▸ Assignment
Set down every line of the listing below, unchanged, leaving out the pictures.
+++ Data shown +++
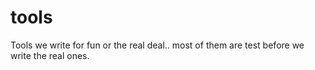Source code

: tools
=====

Tools we write for fun or the real deal.. most of them are test before we write the real ones.
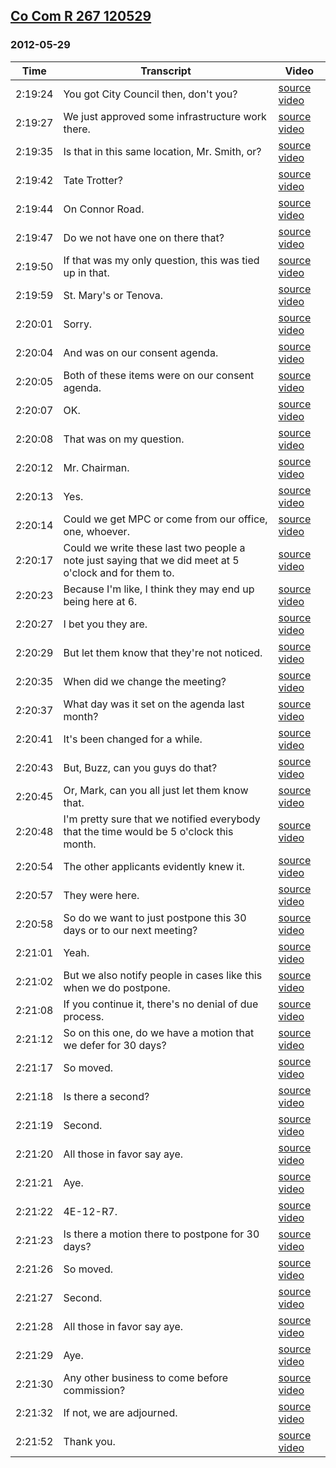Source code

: ## [Co Com R 267 120529](https://archive.org/details/cocomr267120529)
### 2012-05-29
| Time| Transcript| Video|
|---------|-----------------------------------------------------------------------------------------------------------------------------------------------------------|------------------------------------------------------------------------|
| 2:19:24| You got City Council then, don't you?| [source video](https://archive.org/details/cocomr267120529?start=8364)|
| 2:19:27| We just approved some infrastructure work there.| [source video](https://archive.org/details/cocomr267120529?start=8367)|
| 2:19:35| Is that in this same location, Mr. Smith, or?| [source video](https://archive.org/details/cocomr267120529?start=8375)|
| 2:19:42| Tate Trotter?| [source video](https://archive.org/details/cocomr267120529?start=8382)|
| 2:19:44| On Connor Road.| [source video](https://archive.org/details/cocomr267120529?start=8384)|
| 2:19:47| Do we not have one on there that?| [source video](https://archive.org/details/cocomr267120529?start=8387)|
| 2:19:50| If that was my only question, this was tied up in that.| [source video](https://archive.org/details/cocomr267120529?start=8390)|
| 2:19:59| St. Mary's or Tenova.| [source video](https://archive.org/details/cocomr267120529?start=8399)|
| 2:20:01| Sorry.| [source video](https://archive.org/details/cocomr267120529?start=8401)|
| 2:20:04| And was on our consent agenda.| [source video](https://archive.org/details/cocomr267120529?start=8404)|
| 2:20:05| Both of these items were on our consent agenda.| [source video](https://archive.org/details/cocomr267120529?start=8405)|
| 2:20:07| OK.| [source video](https://archive.org/details/cocomr267120529?start=8407)|
| 2:20:08| That was on my question.| [source video](https://archive.org/details/cocomr267120529?start=8408)|
| 2:20:12| Mr. Chairman.| [source video](https://archive.org/details/cocomr267120529?start=8412)|
| 2:20:13| Yes.| [source video](https://archive.org/details/cocomr267120529?start=8413)|
| 2:20:14| Could we get MPC or come from our office, one, whoever.| [source video](https://archive.org/details/cocomr267120529?start=8414)|
| 2:20:17| Could we write these last two people a note just saying that we did meet at 5 o'clock and for them to.| [source video](https://archive.org/details/cocomr267120529?start=8417)|
| 2:20:23| Because I'm like, I think they may end up being here at 6.| [source video](https://archive.org/details/cocomr267120529?start=8423)|
| 2:20:27| I bet you they are.| [source video](https://archive.org/details/cocomr267120529?start=8427)|
| 2:20:29| But let them know that they're not noticed.| [source video](https://archive.org/details/cocomr267120529?start=8429)|
| 2:20:35| When did we change the meeting?| [source video](https://archive.org/details/cocomr267120529?start=8435)|
| 2:20:37| What day was it set on the agenda last month?| [source video](https://archive.org/details/cocomr267120529?start=8437)|
| 2:20:41| It's been changed for a while.| [source video](https://archive.org/details/cocomr267120529?start=8441)|
| 2:20:43| But, Buzz, can you guys do that?| [source video](https://archive.org/details/cocomr267120529?start=8443)|
| 2:20:45| Or, Mark, can you all just let them know that.| [source video](https://archive.org/details/cocomr267120529?start=8445)|
| 2:20:48| I'm pretty sure that we notified everybody that the time would be 5 o'clock this month.| [source video](https://archive.org/details/cocomr267120529?start=8448)|
| 2:20:54| The other applicants evidently knew it.| [source video](https://archive.org/details/cocomr267120529?start=8454)|
| 2:20:57| They were here.| [source video](https://archive.org/details/cocomr267120529?start=8457)|
| 2:20:58| So do we want to just postpone this 30 days or to our next meeting?| [source video](https://archive.org/details/cocomr267120529?start=8458)|
| 2:21:01| Yeah.| [source video](https://archive.org/details/cocomr267120529?start=8461)|
| 2:21:02| But we also notify people in cases like this when we do postpone.| [source video](https://archive.org/details/cocomr267120529?start=8462)|
| 2:21:08| If you continue it, there's no denial of due process.| [source video](https://archive.org/details/cocomr267120529?start=8468)|
| 2:21:12| So on this one, do we have a motion that we defer for 30 days?| [source video](https://archive.org/details/cocomr267120529?start=8472)|
| 2:21:17| So moved.| [source video](https://archive.org/details/cocomr267120529?start=8477)|
| 2:21:18| Is there a second?| [source video](https://archive.org/details/cocomr267120529?start=8478)|
| 2:21:19| Second.| [source video](https://archive.org/details/cocomr267120529?start=8479)|
| 2:21:20| All those in favor say aye.| [source video](https://archive.org/details/cocomr267120529?start=8480)|
| 2:21:21| Aye.| [source video](https://archive.org/details/cocomr267120529?start=8481)|
| 2:21:22| 4E-12-R7.| [source video](https://archive.org/details/cocomr267120529?start=8482)|
| 2:21:23| Is there a motion there to postpone for 30 days?| [source video](https://archive.org/details/cocomr267120529?start=8483)|
| 2:21:26| So moved.| [source video](https://archive.org/details/cocomr267120529?start=8486)|
| 2:21:27| Second.| [source video](https://archive.org/details/cocomr267120529?start=8487)|
| 2:21:28| All those in favor say aye.| [source video](https://archive.org/details/cocomr267120529?start=8488)|
| 2:21:29| Aye.| [source video](https://archive.org/details/cocomr267120529?start=8489)|
| 2:21:30| Any other business to come before commission?| [source video](https://archive.org/details/cocomr267120529?start=8490)|
| 2:21:32| If not, we are adjourned.| [source video](https://archive.org/details/cocomr267120529?start=8492)|
| 2:21:52| Thank you.| [source video](https://archive.org/details/cocomr267120529?start=8512)|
+++
▸ Task response
Source code

: tools
=====

Tools we write for fun or the real deal.. most of them are test before we write the real ones.
Source code

: ## [Co Com R 267 120529](https://archive.org/details/cocomr267120529)
### 2012-05-29
| Time| Transcript| Video|
|---------|-----------------------------------------------------------------------------------------------------------------------------------------------------------|------------------------------------------------------------------------|
| 2:19:24| You got City Council then, don't you?| [source video](https://archive.org/details/cocomr267120529?start=8364)|
| 2:19:27| We just approved some infrastructure work there.| [source video](https://archive.org/details/cocomr267120529?start=8367)|
| 2:19:35| Is that in this same location, Mr. Smith, or?| [source video](https://archive.org/details/cocomr267120529?start=8375)|
| 2:19:42| Tate Trotter?| [source video](https://archive.org/details/cocomr267120529?start=8382)|
| 2:19:44| On Connor Road.| [source video](https://archive.org/details/cocomr267120529?start=8384)|
| 2:19:47| Do we not have one on there that?| [source video](https://archive.org/details/cocomr267120529?start=8387)|
| 2:19:50| If that was my only question, this was tied up in that.| [source video](https://archive.org/details/cocomr267120529?start=8390)|
| 2:19:59| St. Mary's or Tenova.| [source video](https://archive.org/details/cocomr267120529?start=8399)|
| 2:20:01| Sorry.| [source video](https://archive.org/details/cocomr267120529?start=8401)|
| 2:20:04| And was on our consent agenda.| [source video](https://archive.org/details/cocomr267120529?start=8404)|
| 2:20:05| Both of these items were on our consent agenda.| [source video](https://archive.org/details/cocomr267120529?start=8405)|
| 2:20:07| OK.| [source video](https://archive.org/details/cocomr267120529?start=8407)|
| 2:20:08| That was on my question.| [source video](https://archive.org/details/cocomr267120529?start=8408)|
| 2:20:12| Mr. Chairman.| [source video](https://archive.org/details/cocomr267120529?start=8412)|
| 2:20:13| Yes.| [source video](https://archive.org/details/cocomr267120529?start=8413)|
| 2:20:14| Could we get MPC or come from our office, one, whoever.| [source video](https://archive.org/details/cocomr267120529?start=8414)|
| 2:20:17| Could we write these last two people a note just saying that we did meet at 5 o'clock and for them to.| [source video](https://archive.org/details/cocomr267120529?start=8417)|
| 2:20:23| Because I'm like, I think they may end up being here at 6.| [source video](https://archive.org/details/cocomr267120529?start=8423)|
| 2:20:27| I bet you they are.| [source video](https://archive.org/details/cocomr267120529?start=8427)|
| 2:20:29| But let them know that they're not noticed.| [source video](https://archive.org/details/cocomr267120529?start=8429)|
| 2:20:35| When did we change the meeting?| [source video](https://archive.org/details/cocomr267120529?start=8435)|
| 2:20:37| What day was it set on the agenda last month?| [source video](https://archive.org/details/cocomr267120529?start=8437)|
| 2:20:41| It's been changed for a while.| [source video](https://archive.org/details/cocomr267120529?start=8441)|
| 2:20:43| But, Buzz, can you guys do that?| [source video](https://archive.org/details/cocomr267120529?start=8443)|
| 2:20:45| Or, Mark, can you all just let them know that.| [source video](https://archive.org/details/cocomr267120529?start=8445)|
| 2:20:48| I'm pretty sure that we notified everybody that the time would be 5 o'clock this month.| [source video](https://archive.org/details/cocomr267120529?start=8448)|
| 2:20:54| The other applicants evidently knew it.| [source video](https://archive.org/details/cocomr267120529?start=8454)|
| 2:20:57| They were here.| [source video](https://archive.org/details/cocomr267120529?start=8457)|
| 2:20:58| So do we want to just postpone this 30 days or to our next meeting?| [source video](https://archive.org/details/cocomr267120529?start=8458)|
| 2:21:01| Yeah.| [source video](https://archive.org/details/cocomr267120529?start=8461)|
| 2:21:02| But we also notify people in cases like this when we do postpone.| [source video](https://archive.org/details/cocomr267120529?start=8462)|
| 2:21:08| If you continue it, there's no denial of due process.| [source video](https://archive.org/details/cocomr267120529?start=8468)|
| 2:21:12| So on this one, do we have a motion that we defer for 30 days?| [source video](https://archive.org/details/cocomr267120529?start=8472)|
| 2:21:17| So moved.| [source video](https://archive.org/details/cocomr267120529?start=8477)|
| 2:21:18| Is there a second?| [source video](https://archive.org/details/cocomr267120529?start=8478)|
| 2:21:19| Second.| [source video](https://archive.org/details/cocomr267120529?start=8479)|
| 2:21:20| All those in favor say aye.| [source video](https://archive.org/details/cocomr267120529?start=8480)|
| 2:21:21| Aye.| [source video](https://archive.org/details/cocomr267120529?start=8481)|
| 2:21:22| 4E-12-R7.| [source video](https://archive.org/details/cocomr267120529?start=8482)|
| 2:21:23| Is there a motion there to postpone for 30 days?| [source video](https://archive.org/details/cocomr267120529?start=8483)|
| 2:21:26| So moved.| [source video](https://archive.org/details/cocomr267120529?start=8486)|
| 2:21:27| Second.| [source video](https://archive.org/details/cocomr267120529?start=8487)|
| 2:21:28| All those in favor say aye.| [source video](https://archive.org/details/cocomr267120529?start=8488)|
| 2:21:29| Aye.| [source video](https://archive.org/details/cocomr267120529?start=8489)|
| 2:21:30| Any other business to come before commission?| [source video](https://archive.org/details/cocomr267120529?start=8490)|
| 2:21:32| If not, we are adjourned.| [source video](https://archive.org/details/cocomr267120529?start=8492)|
| 2:21:52| Thank you.| [source video](https://archive.org/details/cocomr267120529?start=8512)|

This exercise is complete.